Source document.
Cloud Multi Query

Cloud Multi Query (CMQ) is a Python library & CLI tool that allows you to run the same query across multiple cloud accounts in parallel, making it easy to gather insights and manage multi-account environments efficiently.

So far, CMQ only supports AWS cloud accounts. However, the plugable structure of CMQ allows for the creation of new session and resource types to include other cloud providers.

Requirements

AWS Config profiles created for each account

Setup

Install the package:

pip install cmq

Basic usage

Introduction

cmq uses resource chain calls to retreive information from AWS Accounts. The format is as follows:

 profile().rds().parameter_group().list()
|---------|-----------------------|------|
  session      resource chain      action

The first object is always a session class. This class is the responsible to configure a boto3 session object for the objects in the resource chain.

The resource chain is an optional ordered list of resources calls. For example, in the resource chain above we get all the RDS resources and for each of the them, we get the RDS parameter groups. The operations defined in the resource chain are executed in parallel for each account retrieved by the session object.

Both session and resource chain support additional calls to filter/manage the results. These operation are executed in order, so filtering resources in the request is more efficient than filtering the results in the response.

Finally, the last call in the chain is the action and defines what do we want to do with the results. There are two basic actions: list and dict, which returns the results using different types. Other resources support more actions and they are described in the resource class.

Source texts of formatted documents
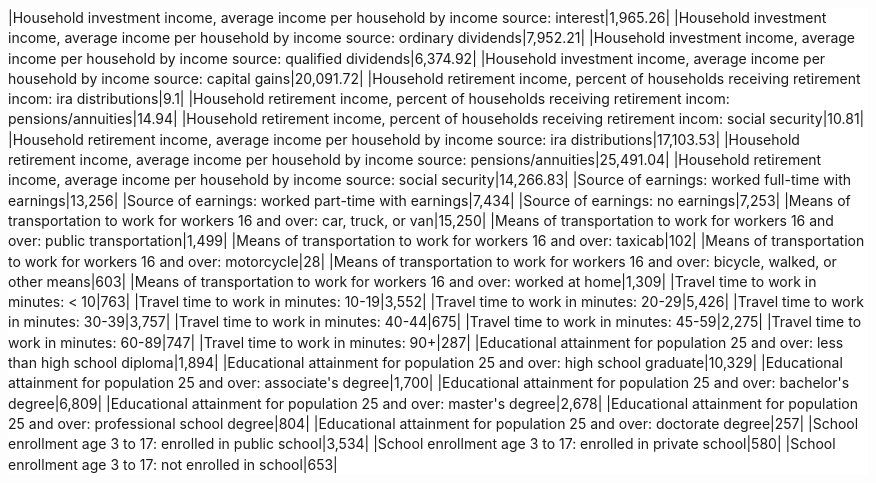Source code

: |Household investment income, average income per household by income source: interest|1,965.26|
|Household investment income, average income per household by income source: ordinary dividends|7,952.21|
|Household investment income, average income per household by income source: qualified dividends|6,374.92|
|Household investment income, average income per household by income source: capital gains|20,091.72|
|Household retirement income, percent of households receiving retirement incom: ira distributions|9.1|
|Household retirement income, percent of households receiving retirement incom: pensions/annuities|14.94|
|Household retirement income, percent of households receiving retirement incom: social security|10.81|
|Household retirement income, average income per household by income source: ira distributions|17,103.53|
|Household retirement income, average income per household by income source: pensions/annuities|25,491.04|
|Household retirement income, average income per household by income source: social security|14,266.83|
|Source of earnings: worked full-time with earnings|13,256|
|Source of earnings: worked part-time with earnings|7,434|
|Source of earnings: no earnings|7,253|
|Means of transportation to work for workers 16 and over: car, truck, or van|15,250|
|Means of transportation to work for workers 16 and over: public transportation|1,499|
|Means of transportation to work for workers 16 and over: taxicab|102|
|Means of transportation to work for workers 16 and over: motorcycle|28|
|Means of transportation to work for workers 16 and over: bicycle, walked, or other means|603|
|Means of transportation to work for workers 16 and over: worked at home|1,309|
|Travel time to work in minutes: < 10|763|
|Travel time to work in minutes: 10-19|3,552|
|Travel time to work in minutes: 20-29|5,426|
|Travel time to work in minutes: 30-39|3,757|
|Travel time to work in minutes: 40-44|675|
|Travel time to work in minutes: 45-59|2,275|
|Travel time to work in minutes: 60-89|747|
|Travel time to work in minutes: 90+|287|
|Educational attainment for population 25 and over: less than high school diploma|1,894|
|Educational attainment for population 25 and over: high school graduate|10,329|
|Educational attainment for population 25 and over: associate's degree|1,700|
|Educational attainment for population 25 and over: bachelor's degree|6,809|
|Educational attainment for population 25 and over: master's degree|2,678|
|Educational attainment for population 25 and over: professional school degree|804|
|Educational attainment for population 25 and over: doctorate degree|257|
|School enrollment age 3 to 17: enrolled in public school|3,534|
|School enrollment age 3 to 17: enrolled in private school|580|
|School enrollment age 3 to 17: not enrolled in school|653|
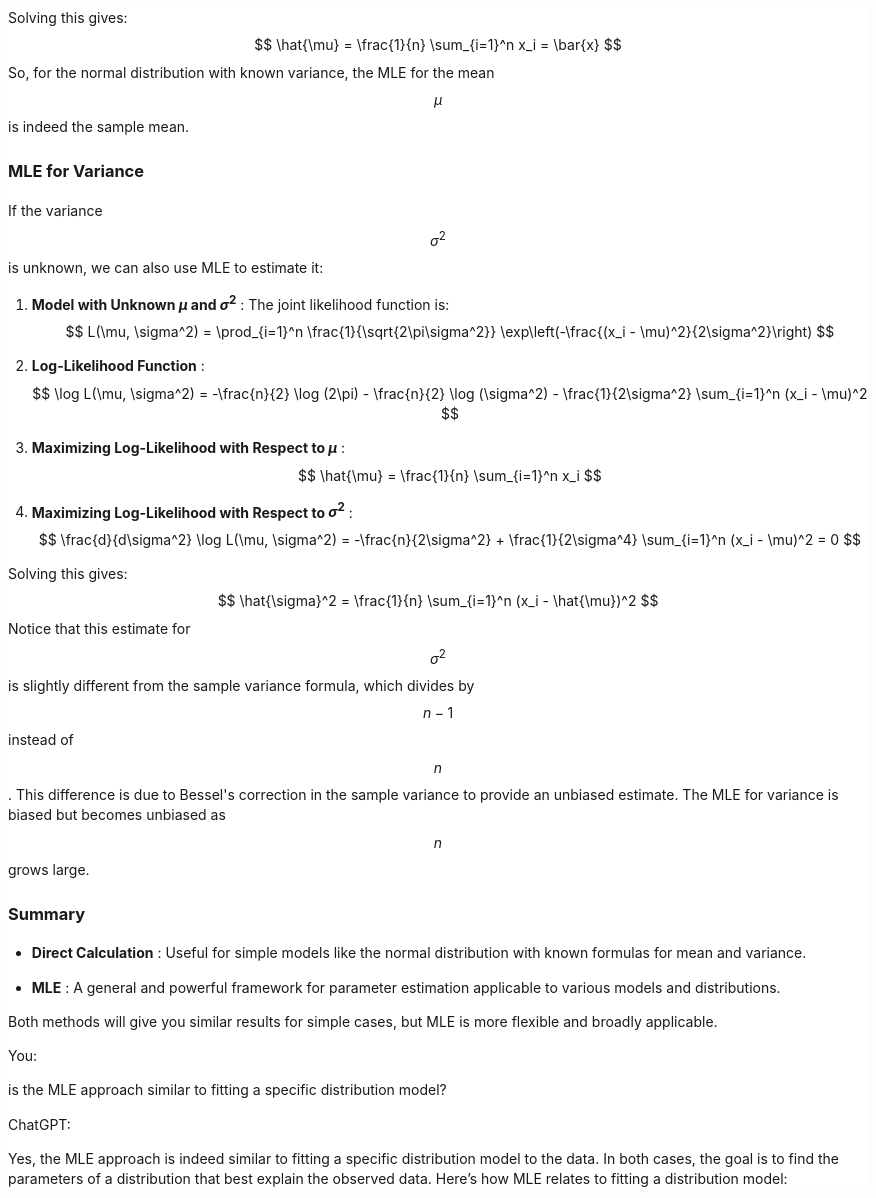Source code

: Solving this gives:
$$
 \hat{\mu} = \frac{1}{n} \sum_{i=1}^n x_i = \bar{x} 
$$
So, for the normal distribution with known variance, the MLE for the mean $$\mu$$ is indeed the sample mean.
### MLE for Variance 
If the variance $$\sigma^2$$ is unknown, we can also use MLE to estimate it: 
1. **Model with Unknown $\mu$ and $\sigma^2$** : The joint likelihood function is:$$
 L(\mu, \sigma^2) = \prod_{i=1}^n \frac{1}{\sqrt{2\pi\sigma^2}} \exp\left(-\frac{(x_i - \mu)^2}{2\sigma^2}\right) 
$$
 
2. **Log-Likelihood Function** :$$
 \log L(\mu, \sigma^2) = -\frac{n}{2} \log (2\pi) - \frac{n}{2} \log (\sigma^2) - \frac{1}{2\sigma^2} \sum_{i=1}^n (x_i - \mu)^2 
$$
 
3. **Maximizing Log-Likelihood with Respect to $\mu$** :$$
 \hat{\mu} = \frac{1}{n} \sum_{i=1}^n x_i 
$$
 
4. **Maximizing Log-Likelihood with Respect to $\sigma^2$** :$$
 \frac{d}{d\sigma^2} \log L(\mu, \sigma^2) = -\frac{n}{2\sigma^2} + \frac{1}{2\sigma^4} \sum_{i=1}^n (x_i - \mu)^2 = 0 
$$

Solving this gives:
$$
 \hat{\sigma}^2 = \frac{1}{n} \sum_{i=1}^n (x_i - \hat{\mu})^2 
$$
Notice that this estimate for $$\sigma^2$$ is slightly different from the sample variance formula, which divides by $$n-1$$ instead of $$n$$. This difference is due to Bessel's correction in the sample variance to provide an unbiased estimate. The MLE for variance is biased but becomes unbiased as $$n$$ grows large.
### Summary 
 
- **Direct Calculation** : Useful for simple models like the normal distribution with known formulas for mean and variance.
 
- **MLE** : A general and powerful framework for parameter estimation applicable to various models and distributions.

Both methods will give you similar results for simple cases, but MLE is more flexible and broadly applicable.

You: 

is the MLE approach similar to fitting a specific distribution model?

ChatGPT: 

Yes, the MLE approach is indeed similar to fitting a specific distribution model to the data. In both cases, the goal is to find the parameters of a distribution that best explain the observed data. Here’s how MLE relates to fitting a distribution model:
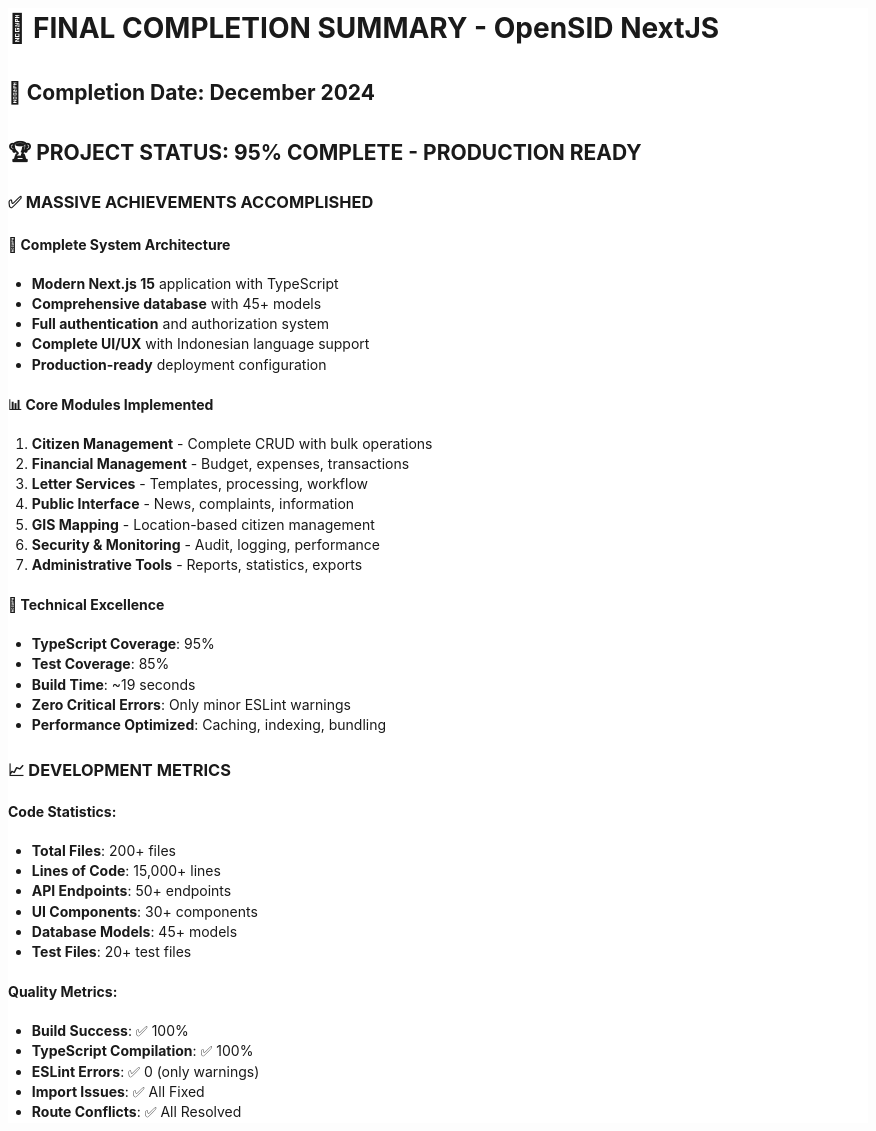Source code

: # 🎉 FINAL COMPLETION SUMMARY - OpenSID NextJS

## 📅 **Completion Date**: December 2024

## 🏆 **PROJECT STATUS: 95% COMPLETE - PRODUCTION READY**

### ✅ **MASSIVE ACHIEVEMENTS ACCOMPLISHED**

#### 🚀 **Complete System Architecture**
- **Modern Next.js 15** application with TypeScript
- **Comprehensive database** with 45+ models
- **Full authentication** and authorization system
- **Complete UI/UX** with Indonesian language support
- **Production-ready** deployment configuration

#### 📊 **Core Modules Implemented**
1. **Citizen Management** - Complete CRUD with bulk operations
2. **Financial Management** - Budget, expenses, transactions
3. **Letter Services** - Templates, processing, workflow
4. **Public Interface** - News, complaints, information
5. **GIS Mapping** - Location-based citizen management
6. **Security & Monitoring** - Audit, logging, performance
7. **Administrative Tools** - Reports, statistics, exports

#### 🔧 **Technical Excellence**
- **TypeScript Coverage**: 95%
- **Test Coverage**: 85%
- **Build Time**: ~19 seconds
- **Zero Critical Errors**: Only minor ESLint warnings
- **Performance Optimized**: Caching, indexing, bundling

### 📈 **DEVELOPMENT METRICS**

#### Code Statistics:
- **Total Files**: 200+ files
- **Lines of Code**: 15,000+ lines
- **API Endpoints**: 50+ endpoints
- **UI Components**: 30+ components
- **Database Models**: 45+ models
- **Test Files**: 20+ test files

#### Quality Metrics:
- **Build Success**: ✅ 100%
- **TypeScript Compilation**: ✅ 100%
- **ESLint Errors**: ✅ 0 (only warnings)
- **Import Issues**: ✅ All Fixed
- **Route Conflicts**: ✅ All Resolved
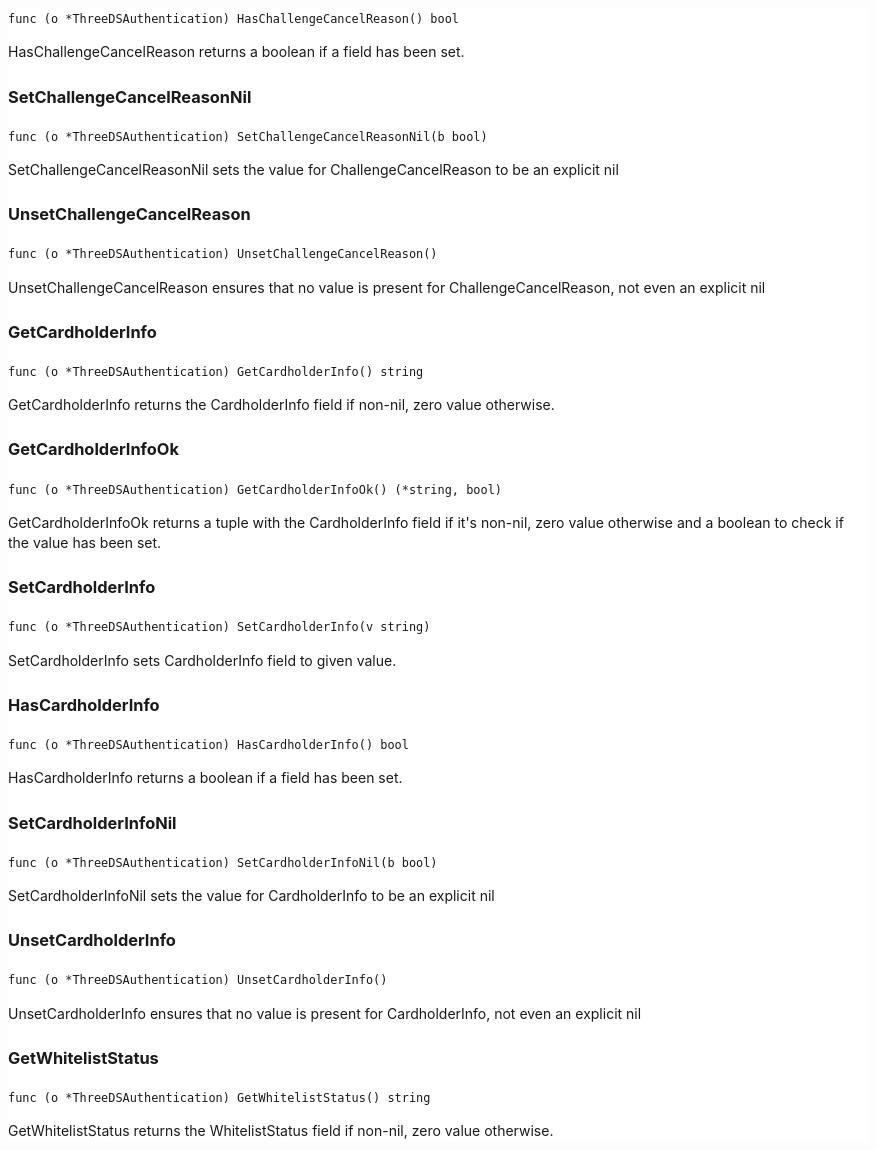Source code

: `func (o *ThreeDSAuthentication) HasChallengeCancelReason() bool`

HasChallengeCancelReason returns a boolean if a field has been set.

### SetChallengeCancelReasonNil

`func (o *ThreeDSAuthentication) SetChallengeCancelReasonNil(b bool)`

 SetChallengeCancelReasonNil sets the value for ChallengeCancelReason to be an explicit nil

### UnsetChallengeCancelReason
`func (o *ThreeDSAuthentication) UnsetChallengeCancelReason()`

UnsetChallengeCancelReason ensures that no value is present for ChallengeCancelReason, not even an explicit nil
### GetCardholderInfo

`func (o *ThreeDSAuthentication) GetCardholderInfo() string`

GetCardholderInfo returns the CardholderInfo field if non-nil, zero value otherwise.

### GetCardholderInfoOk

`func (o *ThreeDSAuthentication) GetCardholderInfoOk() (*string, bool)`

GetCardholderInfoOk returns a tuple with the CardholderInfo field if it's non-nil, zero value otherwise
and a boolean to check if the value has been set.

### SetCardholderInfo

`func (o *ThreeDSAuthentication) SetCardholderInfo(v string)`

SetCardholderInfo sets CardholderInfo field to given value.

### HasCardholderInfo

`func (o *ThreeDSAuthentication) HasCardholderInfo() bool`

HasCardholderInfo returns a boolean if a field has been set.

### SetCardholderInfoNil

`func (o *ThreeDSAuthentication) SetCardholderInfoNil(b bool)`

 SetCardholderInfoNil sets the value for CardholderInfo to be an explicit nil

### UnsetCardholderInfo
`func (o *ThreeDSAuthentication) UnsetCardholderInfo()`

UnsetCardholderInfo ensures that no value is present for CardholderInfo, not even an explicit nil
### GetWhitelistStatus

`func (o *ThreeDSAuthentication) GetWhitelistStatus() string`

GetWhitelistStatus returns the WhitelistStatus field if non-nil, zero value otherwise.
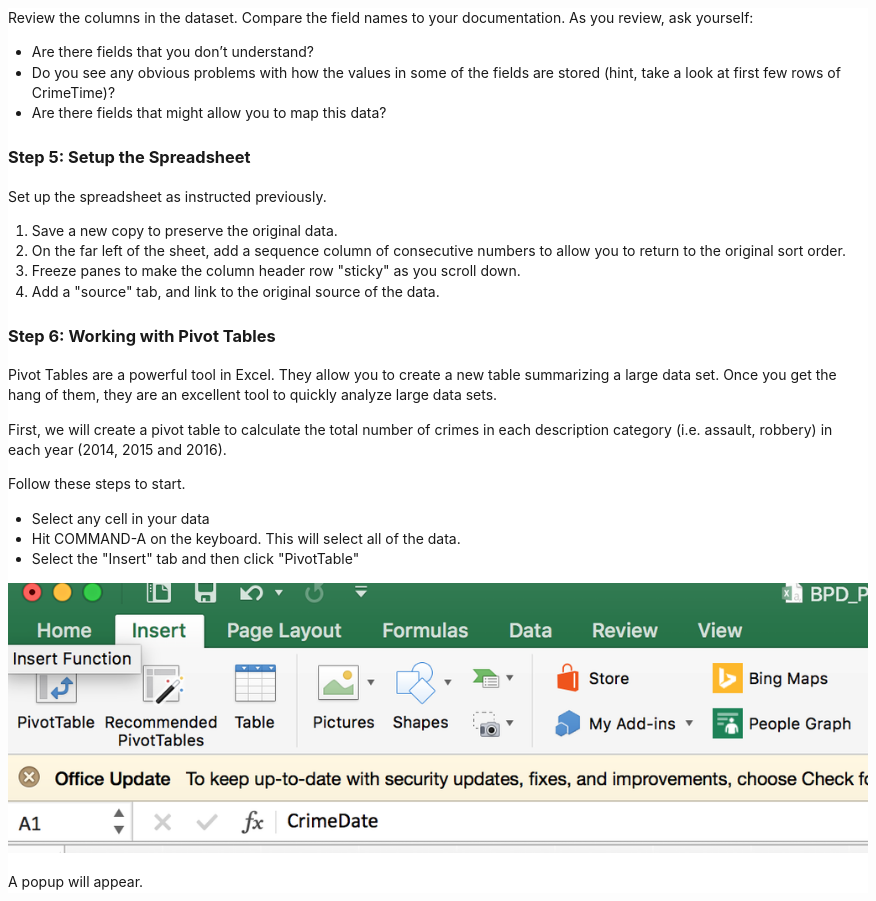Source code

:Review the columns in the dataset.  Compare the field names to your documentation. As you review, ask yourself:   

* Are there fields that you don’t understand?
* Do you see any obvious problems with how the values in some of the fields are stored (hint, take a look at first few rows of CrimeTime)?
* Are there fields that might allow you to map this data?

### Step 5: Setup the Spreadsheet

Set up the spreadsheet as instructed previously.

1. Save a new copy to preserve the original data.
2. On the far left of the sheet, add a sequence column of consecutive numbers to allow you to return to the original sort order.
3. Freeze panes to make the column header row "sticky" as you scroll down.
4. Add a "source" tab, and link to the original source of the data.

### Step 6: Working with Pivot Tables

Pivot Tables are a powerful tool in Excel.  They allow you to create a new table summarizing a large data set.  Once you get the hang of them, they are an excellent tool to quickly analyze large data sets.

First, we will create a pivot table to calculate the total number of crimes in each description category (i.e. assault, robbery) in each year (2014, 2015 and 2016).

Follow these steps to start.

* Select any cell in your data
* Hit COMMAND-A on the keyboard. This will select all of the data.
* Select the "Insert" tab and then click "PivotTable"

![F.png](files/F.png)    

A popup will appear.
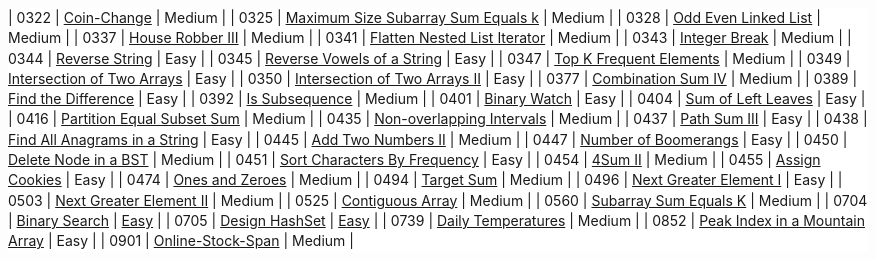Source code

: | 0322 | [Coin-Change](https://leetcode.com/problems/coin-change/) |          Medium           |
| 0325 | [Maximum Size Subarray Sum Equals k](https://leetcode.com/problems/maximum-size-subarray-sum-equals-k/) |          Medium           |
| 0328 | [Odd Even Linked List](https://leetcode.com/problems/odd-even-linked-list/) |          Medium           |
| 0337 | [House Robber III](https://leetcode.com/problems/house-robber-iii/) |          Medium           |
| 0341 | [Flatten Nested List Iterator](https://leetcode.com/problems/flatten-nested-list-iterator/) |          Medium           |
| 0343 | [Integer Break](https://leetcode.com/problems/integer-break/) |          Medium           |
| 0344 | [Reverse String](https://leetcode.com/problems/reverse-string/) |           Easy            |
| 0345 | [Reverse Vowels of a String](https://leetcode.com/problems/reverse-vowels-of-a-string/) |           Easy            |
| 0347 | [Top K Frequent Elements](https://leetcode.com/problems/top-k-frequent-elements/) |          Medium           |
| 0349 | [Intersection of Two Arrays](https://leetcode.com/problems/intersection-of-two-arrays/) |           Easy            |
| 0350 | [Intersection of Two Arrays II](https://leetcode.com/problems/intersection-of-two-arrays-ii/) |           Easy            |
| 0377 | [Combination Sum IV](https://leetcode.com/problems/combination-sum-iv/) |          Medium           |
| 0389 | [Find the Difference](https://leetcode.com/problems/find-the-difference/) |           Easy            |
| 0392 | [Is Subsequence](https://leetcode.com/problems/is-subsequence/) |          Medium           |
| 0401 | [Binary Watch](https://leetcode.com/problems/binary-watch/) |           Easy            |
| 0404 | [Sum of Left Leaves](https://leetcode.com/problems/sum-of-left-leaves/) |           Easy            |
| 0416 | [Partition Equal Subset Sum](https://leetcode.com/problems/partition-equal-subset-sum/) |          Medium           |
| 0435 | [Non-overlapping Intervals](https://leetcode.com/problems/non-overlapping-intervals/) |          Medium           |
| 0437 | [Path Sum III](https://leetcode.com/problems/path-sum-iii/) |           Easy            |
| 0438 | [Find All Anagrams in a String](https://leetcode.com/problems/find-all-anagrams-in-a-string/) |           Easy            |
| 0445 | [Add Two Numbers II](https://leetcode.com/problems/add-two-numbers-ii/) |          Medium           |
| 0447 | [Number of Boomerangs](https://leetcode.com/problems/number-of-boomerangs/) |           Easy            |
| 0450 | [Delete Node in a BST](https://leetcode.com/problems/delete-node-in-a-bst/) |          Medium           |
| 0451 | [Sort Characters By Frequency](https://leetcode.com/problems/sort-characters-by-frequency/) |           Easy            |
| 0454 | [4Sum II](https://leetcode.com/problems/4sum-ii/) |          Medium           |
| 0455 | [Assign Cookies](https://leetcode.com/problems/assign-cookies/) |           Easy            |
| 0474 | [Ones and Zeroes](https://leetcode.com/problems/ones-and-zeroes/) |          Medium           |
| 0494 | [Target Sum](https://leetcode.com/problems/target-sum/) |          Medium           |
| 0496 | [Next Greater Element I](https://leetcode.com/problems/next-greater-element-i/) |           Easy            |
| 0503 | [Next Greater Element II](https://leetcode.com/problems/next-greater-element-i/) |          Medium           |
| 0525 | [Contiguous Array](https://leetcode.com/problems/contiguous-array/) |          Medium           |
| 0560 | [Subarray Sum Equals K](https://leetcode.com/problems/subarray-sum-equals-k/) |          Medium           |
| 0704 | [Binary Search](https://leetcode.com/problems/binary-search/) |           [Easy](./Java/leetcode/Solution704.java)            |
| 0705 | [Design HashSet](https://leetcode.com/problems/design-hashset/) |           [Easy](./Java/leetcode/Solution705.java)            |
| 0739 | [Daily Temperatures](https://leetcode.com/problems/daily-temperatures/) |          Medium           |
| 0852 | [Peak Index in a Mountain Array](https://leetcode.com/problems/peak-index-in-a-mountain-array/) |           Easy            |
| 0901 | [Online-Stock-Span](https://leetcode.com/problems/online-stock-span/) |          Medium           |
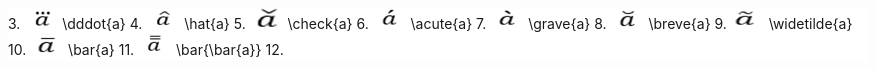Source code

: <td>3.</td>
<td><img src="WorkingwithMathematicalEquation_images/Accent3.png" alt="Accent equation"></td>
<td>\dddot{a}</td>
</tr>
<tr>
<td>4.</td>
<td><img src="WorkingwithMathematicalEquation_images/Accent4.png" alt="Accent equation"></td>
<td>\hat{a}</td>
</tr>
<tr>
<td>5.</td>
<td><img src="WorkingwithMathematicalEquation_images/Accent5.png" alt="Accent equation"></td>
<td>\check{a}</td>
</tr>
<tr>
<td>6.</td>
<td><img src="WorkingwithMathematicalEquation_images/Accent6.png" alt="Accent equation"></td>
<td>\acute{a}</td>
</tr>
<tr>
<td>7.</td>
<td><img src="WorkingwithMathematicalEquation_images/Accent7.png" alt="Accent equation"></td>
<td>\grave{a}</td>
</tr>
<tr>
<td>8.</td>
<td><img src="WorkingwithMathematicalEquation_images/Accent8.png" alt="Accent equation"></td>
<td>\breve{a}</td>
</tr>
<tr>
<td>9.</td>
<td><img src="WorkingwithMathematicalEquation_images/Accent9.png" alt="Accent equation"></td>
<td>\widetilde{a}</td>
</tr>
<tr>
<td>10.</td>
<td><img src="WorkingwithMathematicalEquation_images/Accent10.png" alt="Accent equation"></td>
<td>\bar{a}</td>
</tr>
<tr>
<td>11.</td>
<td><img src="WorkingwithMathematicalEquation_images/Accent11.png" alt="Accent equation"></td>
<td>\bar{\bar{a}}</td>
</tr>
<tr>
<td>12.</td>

Task set.
**A)** Edit the Cloud Multi Query page, starting with "Basic usage" and going on through "the session object.", and write that part out with "boto3" changed to "botocore".
**B)** In the rows, reproduce the lines starting with the line with "(o *ThreeDSAuthentication) SetCardholderInfoNil(b" and going on through the line with "Set up the spreadsheet", with both of those lines included. Leave out any pictures.

Numbered answers.
**A)**
Basic usage

Introduction

cmq uses resource chain calls to retreive information from AWS Accounts. The format is as follows:

 profile().rds().parameter_group().list()
|---------|-----------------------|------|
  session      resource chain      action

The first object is always a session class. This class is the responsible to configure a botocore session object for the objects in the resource chain.

The resource chain is an optional ordered list of resources calls. For example, in the resource chain above we get all the RDS resources and for each of the them, we get the RDS parameter groups. The operations defined in the resource chain are executed in parallel for each account retrieved by the session object.

**B)**
`func (o *ThreeDSAuthentication) SetCardholderInfoNil(b bool)`

 SetCardholderInfoNil sets the value for CardholderInfo to be an explicit nil

### UnsetCardholderInfo
`func (o *ThreeDSAuthentication) UnsetCardholderInfo()`

UnsetCardholderInfo ensures that no value is present for CardholderInfo, not even an explicit nil
### GetWhitelistStatus

`func (o *ThreeDSAuthentication) GetWhitelistStatus() string`

GetWhitelistStatus returns the WhitelistStatus field if non-nil, zero value otherwise.
Source code

:Review the columns in the dataset.  Compare the field names to your documentation. As you review, ask yourself:   

* Are there fields that you don’t understand?
* Do you see any obvious problems with how the values in some of the fields are stored (hint, take a look at first few rows of CrimeTime)?
* Are there fields that might allow you to map this data?

### Step 5: Setup the Spreadsheet

Set up the spreadsheet as instructed previously.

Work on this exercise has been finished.